# SOURCE DATA
____________
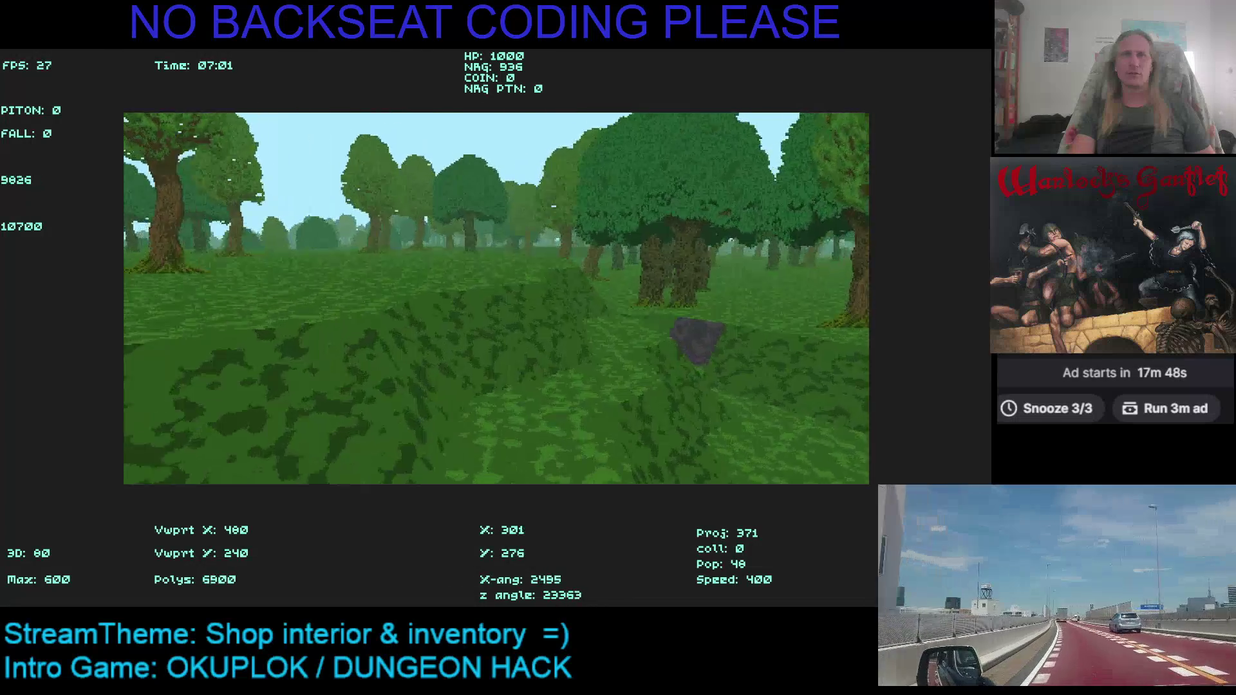
{"action": "key", "text": "Left"}
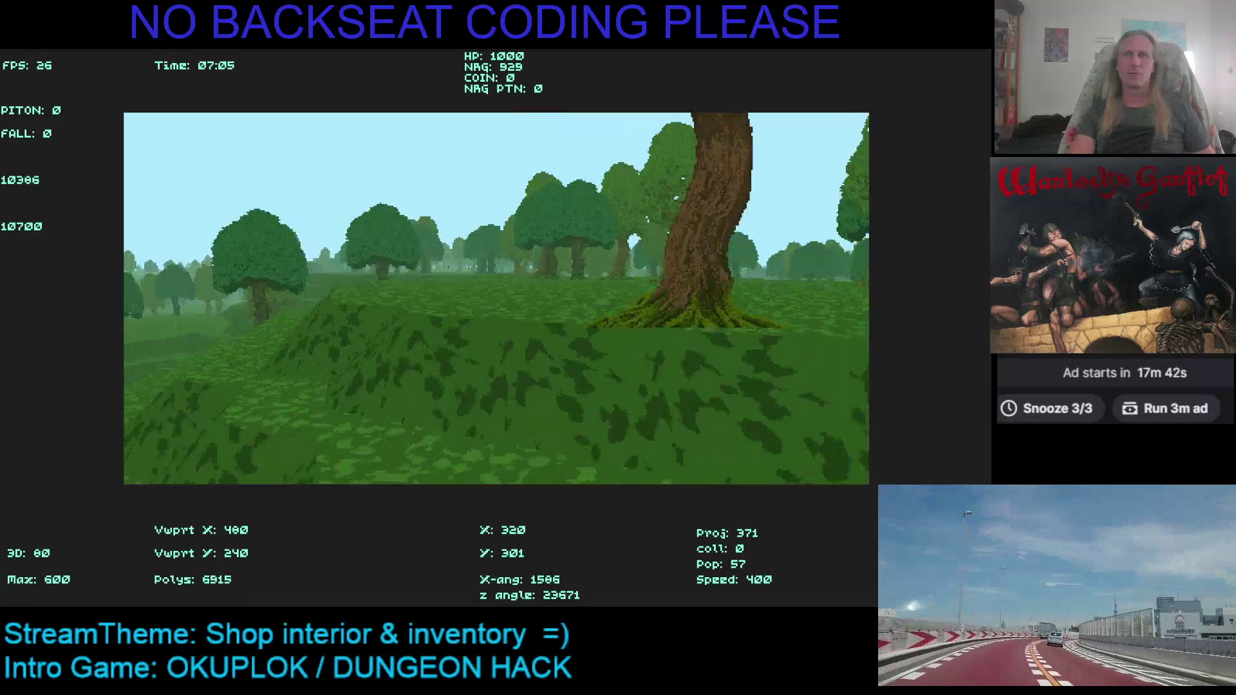
{"action": "key", "text": "Up"}
{"action": "key", "text": "Up"}
{"action": "key", "text": "Right"}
____________
# WHAT YOU NEED TO DO
In full and without change, repeat the material above, minus the pictures.

# RESPONSE
{"action": "key", "text": "Left"}
{"action": "key", "text": "Up"}
{"action": "key", "text": "Up"}
{"action": "key", "text": "Right"}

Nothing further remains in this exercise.